Eine Wegbeschreibung in die HNO-Ambulanz braucht Patient Tristan nicht, er ist nicht zum ersten Mal hier. Nach einem Fahrradunfall musste seine Nase teilamputiert und schrittweise wieder aufgebaut werden. Nur wenig später saß er wieder im Sattel und auch zu diesem Termin ist er in Radlerhosen gekommen.
Einmal tief Luft holen
Bei Facharzt Sven Schneider, der auf das „N“ in HNO spezialisiert ist, hat Tristan um 15 Uhr eine Kontrolle vor der nächsten Operation. Danach kann er hoffentlich wieder tief Luft holen.
Im Schnitt behandelt Schneider 15 bis 25 Patienten am Tag. Hin und wieder ginge auch mal einer verloren: „Dann gibt es aber ein Suchkonzept.“ Zu Schneiders Alltag gehört inzwischen auch immer mehr Deeskalation, wenn Patienten aggressiv werden.
„Wenn wegen Personalmangel oder Krankenständen eine Berufsgruppe wegfällt, funktioniert das ganze System nicht mehr. Das merken wir in letzter Zeit sehr oft. Die Pandemie hat die Situation verschärft. Es kommt zu längeren Wartezeiten und Operationen müssen verschoben werden.“
Ob er manchmal an seiner Berufswahl zweifelt? „Laufend“, sagt Schneider. Er lacht. „Das Positive überwiegt dann aber doch und genau deswegen macht man weiter.“ Nach der OP-Aufklärung wird der Arzt zum Fotografen. In einem Kammerl werden von Tristan Fotos für Vorher-Nachher-Bilder gemacht.
Wo, wenn nicht hier
Nach der OP wird Tristan auf der HNO-Bettenstation von Gesundheits- und Krankenpflegerin Sarah Tomsich versorgt. Sie hat sich bewusst für das AKH als Arbeitsplatz entschieden.
„Als junger Mensch sucht man das Actionreiche und die Abwechslung. Das AKH ist ein Universitätsklinikum, man sieht und lernt extrem viel. Wo, wenn nicht hier.“ Die Besuchszeit bis 18 Uhr gehört zu den stressigsten. Viele wollen mit Tomsich sprechen und über den Zustand ihrer Angehörigen aufgeklärt werden.

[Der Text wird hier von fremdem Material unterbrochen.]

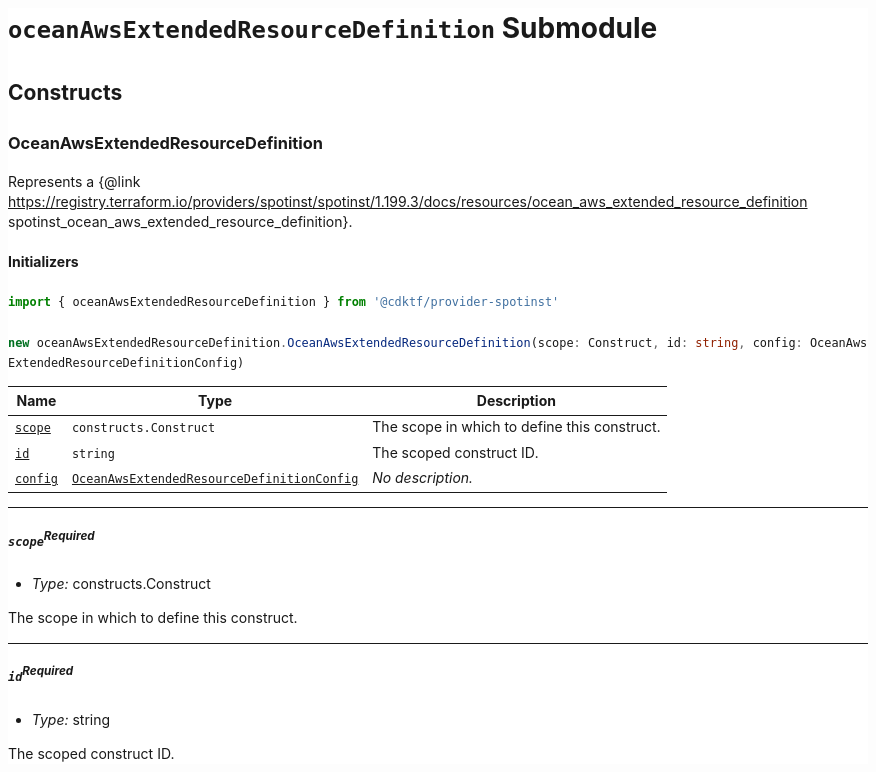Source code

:# `oceanAwsExtendedResourceDefinition` Submodule <a name="`oceanAwsExtendedResourceDefinition` Submodule" id="@cdktf/provider-spotinst.oceanAwsExtendedResourceDefinition"></a>

## Constructs <a name="Constructs" id="Constructs"></a>

### OceanAwsExtendedResourceDefinition <a name="OceanAwsExtendedResourceDefinition" id="@cdktf/provider-spotinst.oceanAwsExtendedResourceDefinition.OceanAwsExtendedResourceDefinition"></a>

Represents a {@link https://registry.terraform.io/providers/spotinst/spotinst/1.199.3/docs/resources/ocean_aws_extended_resource_definition spotinst_ocean_aws_extended_resource_definition}.

#### Initializers <a name="Initializers" id="@cdktf/provider-spotinst.oceanAwsExtendedResourceDefinition.OceanAwsExtendedResourceDefinition.Initializer"></a>

```typescript
import { oceanAwsExtendedResourceDefinition } from '@cdktf/provider-spotinst'

new oceanAwsExtendedResourceDefinition.OceanAwsExtendedResourceDefinition(scope: Construct, id: string, config: OceanAwsExtendedResourceDefinitionConfig)
```

| **Name** | **Type** | **Description** |
| --- | --- | --- |
| <code><a href="#@cdktf/provider-spotinst.oceanAwsExtendedResourceDefinition.OceanAwsExtendedResourceDefinition.Initializer.parameter.scope">scope</a></code> | <code>constructs.Construct</code> | The scope in which to define this construct. |
| <code><a href="#@cdktf/provider-spotinst.oceanAwsExtendedResourceDefinition.OceanAwsExtendedResourceDefinition.Initializer.parameter.id">id</a></code> | <code>string</code> | The scoped construct ID. |
| <code><a href="#@cdktf/provider-spotinst.oceanAwsExtendedResourceDefinition.OceanAwsExtendedResourceDefinition.Initializer.parameter.config">config</a></code> | <code><a href="#@cdktf/provider-spotinst.oceanAwsExtendedResourceDefinition.OceanAwsExtendedResourceDefinitionConfig">OceanAwsExtendedResourceDefinitionConfig</a></code> | *No description.* |

---

##### `scope`<sup>Required</sup> <a name="scope" id="@cdktf/provider-spotinst.oceanAwsExtendedResourceDefinition.OceanAwsExtendedResourceDefinition.Initializer.parameter.scope"></a>

- *Type:* constructs.Construct

The scope in which to define this construct.

---

##### `id`<sup>Required</sup> <a name="id" id="@cdktf/provider-spotinst.oceanAwsExtendedResourceDefinition.OceanAwsExtendedResourceDefinition.Initializer.parameter.id"></a>

- *Type:* string

The scoped construct ID.
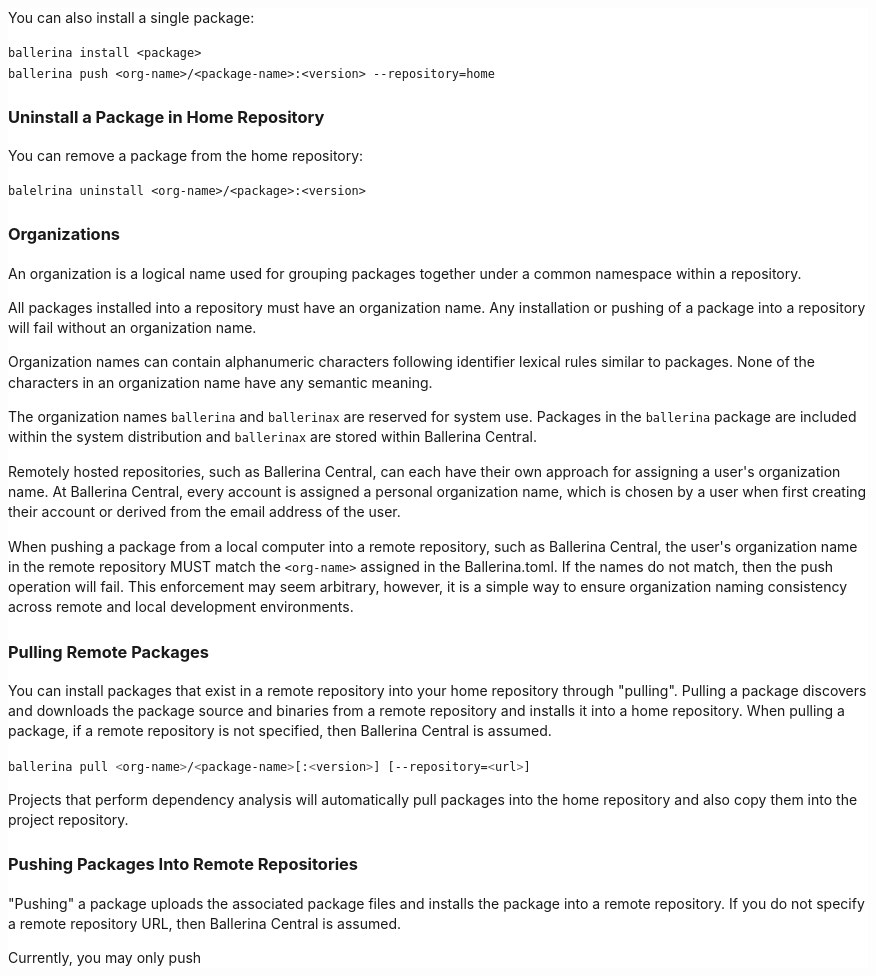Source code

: You can also install a single package:
```
ballerina install <package>
ballerina push <org-name>/<package-name>:<version> --repository=home
```

### Uninstall a Package in Home Repository
You can remove a package from the home repository:
```
balelrina uninstall <org-name>/<package>:<version>
```

### Organizations
An organization is a logical name used for grouping packages together under a common namespace within a repository.

All packages installed into a repository must have an organization name. Any installation or pushing of a package into a repository will fail without an organization name.

Organization names can contain alphanumeric characters following identifier lexical rules similar to packages. None of the characters in an organization name have any semantic meaning.

The organization names `ballerina` and `ballerinax` are reserved for system use. Packages in the `ballerina` package are included within the system distribution and `ballerinax` are stored within Ballerina Central.

Remotely hosted repositories, such as Ballerina Central, can each have their own approach for assigning a user's organization name. At Ballerina Central, every account is assigned a personal organization name, which is chosen by a user when first creating their account or derived from the email address of the user.

When pushing a package from a local computer into a remote repository, such as Ballerina Central, the user's organization name in the remote repository MUST match the `<org-name>` assigned in the Ballerina.toml. If the names do not match, then the push operation will fail. This enforcement may seem arbitrary, however, it is a simple way to ensure organization naming consistency across remote and local development environments.

### Pulling Remote Packages
You can install packages that exist in a remote repository into your home repository through "pulling". Pulling a package discovers and downloads the package source and binaries from a remote repository and installs it into a home repository. When pulling a package, if a remote repository is not specified, then Ballerina Central is assumed.

```bash
ballerina pull <org-name>/<package-name>[:<version>] [--repository=<url>]
```

Projects that perform dependency analysis will automatically pull packages into the home repository and also copy them into the project repository.

### Pushing Packages Into Remote Repositories
"Pushing" a package uploads the associated package files and installs the package into a remote repository. If you do not specify a remote repository URL, then Ballerina Central is assumed. 

Currently, you may only push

Von den vielen Gesichtern bleiben der Pflegerin nicht viele in Erinnerung. Was im Gedächtnis bleibt, sei das Schöne: „Wenn Patienten nach Wochen wieder sprechen und essen können. Diese Freude motiviert.“
Nach der Besuchszeit kehrt abendliche Ruhe ein. Nachtdienste auf der HNO können heikel sein, da Notfällen meist Atemwegsprobleme betreffen. „Da muss man laufen“, so Doktor Schneider aus Erfahrung.
Noch mal von vorn
Tag und Nacht im Einsatz sind auch die Securitys am Haupteingang. In gewisser Weise ersetzten sie den Portier, alle Ankommenden branden bei ihnen an – und auch deren Ärger, oft in Form von rassistischen Beschimpfungen. Irgendwie schaffen sie es, bis zum Ende der Zwölf-Stunden-Schicht hilfsbereit zu bleiben.
Das Ende der Nacht ist im AKH die Dienstübergabe um 6.30 Uhr. Dann geht alles von vorne los.